Retired Army colonel, Junior ROTC leader served at Sts. Peter and Paul in many ways
By The East Tennessee Catholic
Bishop Richard F. Stika was in choir, with priests of the Diocese of Knoxville concelebrating the funeral Mass.
The basilica announced that Deacon McConnell died in his sleep at his home on Sept. 28. He was 75.
Deacon McConnell, a veteran who was a graduate of the U.S. Military Academy at West Point, had served at the basilica since 2017. He retired as a colonel in the Army and then directed the Junior ROTC program for the Hamilton County Department of Education for 24 years before retiring there in 2018.
At the basilica, Deacon McConnell served as deacon for English- and Spanish-speaking communities, a homilist for Masses, founder of “The Deacon’s Table” adult faith formation program, was founder and chief of the security team, led ecumenical outreach in addition to leading other church activities.
Most recently, Deacon McConnell was overseeing the basilica’s major facilities projects to replace the roof, upgrade the HVAC, and secure meeting space for Hispanic ministries.
Deacon McConnell was born in Charlotte, N.C., and raised in the Charlotte suburb of Mount Holly, where he graduated from high school in 1964. He was a middle child with a younger brother and older sister.
He received his Army commission and a bachelor’s degree in 1968 when he graduated from West Point, where he was active in varsity sports and music. He also earned a master’s degree in business administration from Boston University and was a graduate of the Armed Forces Staff College and the Army War College.
He was a Senior Service College Intra-Governmental Fellow with the Department of Transportation and Federal Aviation Administration.
Deacon McConnell married his high school sweetheart, Brenda, on graduation evening in the West Point Cadet Chapel.
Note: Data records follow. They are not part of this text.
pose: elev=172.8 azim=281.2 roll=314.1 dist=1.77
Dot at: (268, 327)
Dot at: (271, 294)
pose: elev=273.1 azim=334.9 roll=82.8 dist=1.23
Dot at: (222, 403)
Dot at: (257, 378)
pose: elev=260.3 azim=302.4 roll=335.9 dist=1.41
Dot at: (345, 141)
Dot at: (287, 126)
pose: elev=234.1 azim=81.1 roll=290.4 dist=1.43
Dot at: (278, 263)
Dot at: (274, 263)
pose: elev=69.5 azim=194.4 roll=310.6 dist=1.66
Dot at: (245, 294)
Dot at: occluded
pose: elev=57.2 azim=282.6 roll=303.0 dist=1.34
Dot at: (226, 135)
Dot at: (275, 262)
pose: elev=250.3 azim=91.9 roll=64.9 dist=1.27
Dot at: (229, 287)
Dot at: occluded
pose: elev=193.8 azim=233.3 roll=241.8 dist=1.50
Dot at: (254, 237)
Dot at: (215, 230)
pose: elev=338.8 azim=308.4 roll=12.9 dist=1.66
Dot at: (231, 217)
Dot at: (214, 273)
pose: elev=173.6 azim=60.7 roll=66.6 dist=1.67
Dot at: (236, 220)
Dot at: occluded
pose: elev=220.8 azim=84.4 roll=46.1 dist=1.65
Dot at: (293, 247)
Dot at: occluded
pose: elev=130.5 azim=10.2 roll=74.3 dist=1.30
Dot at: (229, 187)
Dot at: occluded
They spent the next 26 years in the Army living on three continents in five countries, with extensive travel to every European, Central American, and South American nation as well as many other countries around the world.
Deacon McConnell and his wife have two daughters and two adopted sons (Korean brothers), and four grandchildren. Their daughters and their granddaughters attend the Basilica of Sts. Peter and Paul.
As a teenager in the Methodist Church, he began to feel God’s call on his life, a call that persisted for over 45 years but remained unfulfilled until his ordination to the Diocese of Knoxville’s permanent diaconate in 2007.
Deacon Tom and Brenda together enjoyed a long spiritual journey from the Methodist and Pentecostal denominations to the Episcopal and several other Protestant denominations until coming “home to Rome” as millennial converts to the Catholic faith at Easter Vigil in 2000 at Our Lady of Perpetual Help Church in Chattanooga.
They bought the house in which they now live in Hixson in 2002 and moved to St. Jude Parish, where they both served as readers, extraordinary ministers of Holy Communion for the parish and Memorial Hospital, and members of the Schola Cantorum.
After his ordination, Deacon McConnell started and led a prison ministry for the Chattanooga Deanery.
Deacon McConnell and his wife were excited to be transferred by Bishop Stika to the basilica in 2017 and to join the basilica family to serve the parish.
As one of his parish assignments, he became involved in the Chattanooga interfaith community and developed an ecumenical apostolate that will mutually benefit all faiths. He and Brenda also started an adult Sunday school class called “The Deacon’s Table” to nourish spirituality and discipleship among its members with Scripture, prayer, and a right relationship with Christ. Deacon McConnell also served at Masses celebrated in Spanish.
Deacon McConnell is survived by his wife, their daughters, their sons, and their grandchildren.
Deacon McConnell’s body lay in state at the basilica on Oct. 8 preceding the funeral Mass, with a vigil service held the evening of Oct. 8.
A private burial service for Deacon McConnell was held Oct. 11 at Chattanooga National Cemetery.